Exempt Employees, Federal Laws, OvertimeAn exempt employee is one who is not subject to overtime rules, while non-exempt employees must be paid overtime based on federal laws (or state if more stringent).

Employees are usually non-exempt unless they fall into one of these categories:

Salary level: Employees who are paid less than $23,600 per year ($455 per week) are nonexempt, while employees who earn more than $100,000 per year are almost certainly exempt.

Administrative employees: Their work must be office or non-manual work, must be directly related to management or general business operations of the employer or the employer’s customers, and also must primarily involve independent judgment and discretion about significant matters.

Executive employees: They must regularly supervise two or more other employees, have some genuine input into the job status of other employees (such as hiring, firing, promotions, or assignments), and also must have management as the primary duty of the position.

Computer Employees: They must apply system analysis techniques and procedures including consulting with users to determine hardware, software, or system functional specifications and design, development, documentation, analysis, creation, testing, or modification of computer systems or programs.

Exempt Professionals: Professionally exempt work must be predominantly intellectual, require specialized education, and involve the exercise of discretion and judgment. Professionally exempt workers must have education beyond high school (and usually beyond college) in fields that are more “academic” than the mechanical arts or skilled trades.
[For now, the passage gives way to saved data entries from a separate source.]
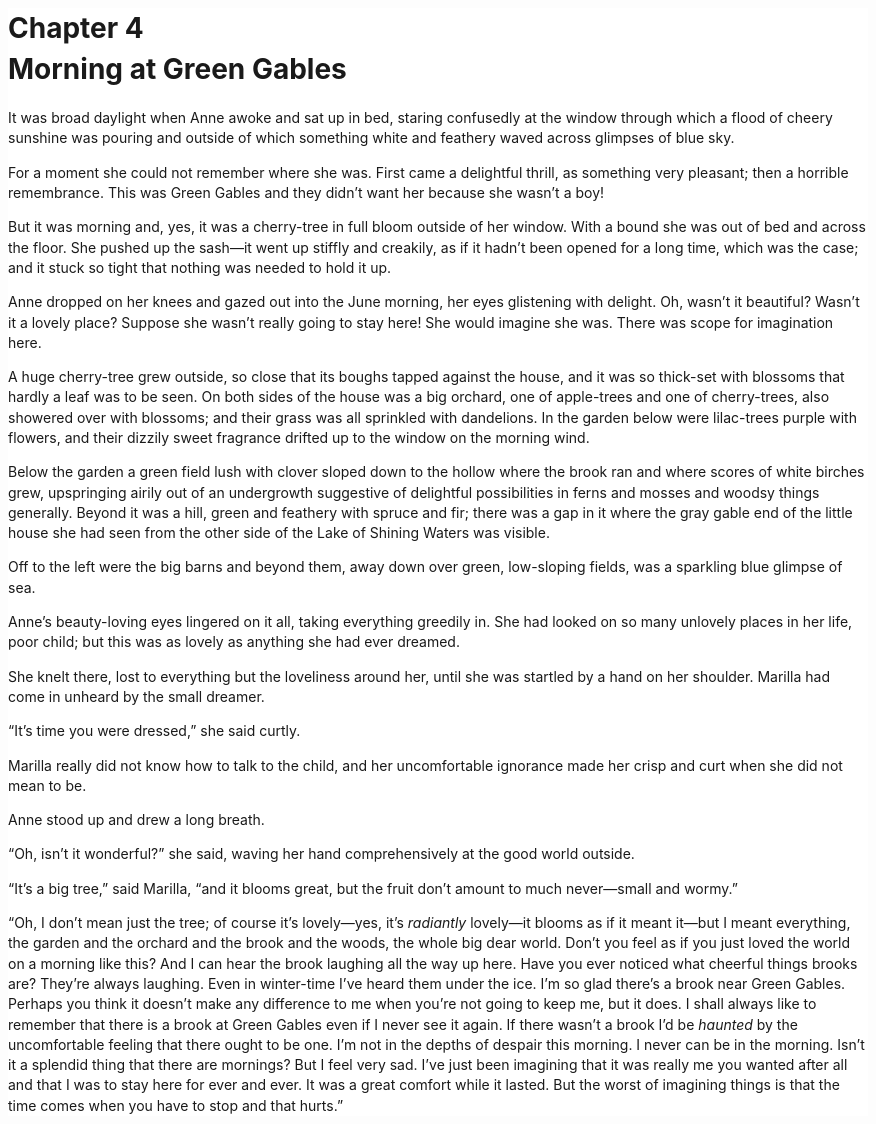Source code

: 


# Chapter 4<br/>Morning at Green Gables


It was broad daylight when Anne awoke and sat up in bed, staring confusedly at the window through which a flood of cheery sunshine was pouring and outside of which something white and feathery waved across glimpses of blue sky.

For a moment she could not remember where she was. First came a delightful thrill, as something very pleasant; then a horrible remembrance. This was Green Gables and they didn’t want her because she wasn’t a boy!

But it was morning and, yes, it was a cherry-tree in full bloom outside of her window. With a bound she was out of bed and across the floor. She pushed up the sash—it went up stiffly and creakily, as if it hadn’t been opened for a long time, which was the case; and it stuck so tight that nothing was needed to hold it up.

Anne dropped on her knees and gazed out into the June morning, her eyes glistening with delight. Oh, wasn’t it beautiful? Wasn’t it a lovely place? Suppose she wasn’t really going to stay here! She would imagine she was. There was scope for imagination here.

A huge cherry-tree grew outside, so close that its boughs tapped against the house, and it was so thick-set with blossoms that hardly a leaf was to be seen. On both sides of the house was a big orchard, one of apple-trees and one of cherry-trees, also showered over with blossoms; and their grass was all sprinkled with dandelions. In the garden below were lilac-trees purple with flowers, and their dizzily sweet fragrance drifted up to the window on the morning wind.

Below the garden a green field lush with clover sloped down to the hollow where the brook ran and where scores of white birches grew, upspringing airily out of an undergrowth suggestive of delightful possibilities in ferns and mosses and woodsy things generally. Beyond it was a hill, green and feathery with spruce and fir; there was a gap in it where the gray gable end of the little house she had seen from the other side of the Lake of Shining Waters was visible.

Off to the left were the big barns and beyond them, away down over green, low-sloping fields, was a sparkling blue glimpse of sea.

Anne’s beauty-loving eyes lingered on it all, taking everything greedily in. She had looked on so many unlovely places in her life, poor child; but this was as lovely as anything she had ever dreamed.

She knelt there, lost to everything but the loveliness around her, until she was startled by a hand on her shoulder. Marilla had come in unheard by the small dreamer.

“It’s time you were dressed,” she said curtly.

Marilla really did not know how to talk to the child, and her uncomfortable ignorance made her crisp and curt when she did not mean to be.

Anne stood up and drew a long breath.

“Oh, isn’t it wonderful?” she said, waving her hand comprehensively at the good world outside.

“It’s a big tree,” said Marilla, “and it blooms great, but the fruit don’t amount to much never—small and wormy.”

“Oh, I don’t mean just the tree; of course it’s lovely—yes, it’s *radiantly* lovely—it blooms as if it meant it—but I meant everything, the garden and the orchard and the brook and the woods, the whole big dear world. Don’t you feel as if you just loved the world on a morning like this? And I can hear the brook laughing all the way up here. Have you ever noticed what cheerful things brooks are? They’re always laughing. Even in winter-time I’ve heard them under the ice. I’m so glad there’s a brook near Green Gables. Perhaps you think it doesn’t make any difference to me when you’re not going to keep me, but it does. I shall always like to remember that there is a brook at Green Gables even if I never see it again. If there wasn’t a brook I’d be *haunted* by the uncomfortable feeling that there ought to be one. I’m not in the depths of despair this morning. I never can be in the morning. Isn’t it a splendid thing that there are mornings? But I feel very sad. I’ve just been imagining that it was really me you wanted after all and that I was to stay here for ever and ever. It was a great comfort while it lasted. But the worst of imagining things is that the time comes when you have to stop and that hurts.”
Advanced degrees are the most common measure of this, but are not absolutely necessary if an employee has attained a similar level of advanced education and performs essentially the same kind of work as similar employees who do have advanced degrees.

Creative professionals: This includes actors, musicians, composers, writers, cartoonists and some journalists. It is meant to include employees who contribute a unique interpretation or analysis in jobs whose work requires invention, imagination, originality or talent.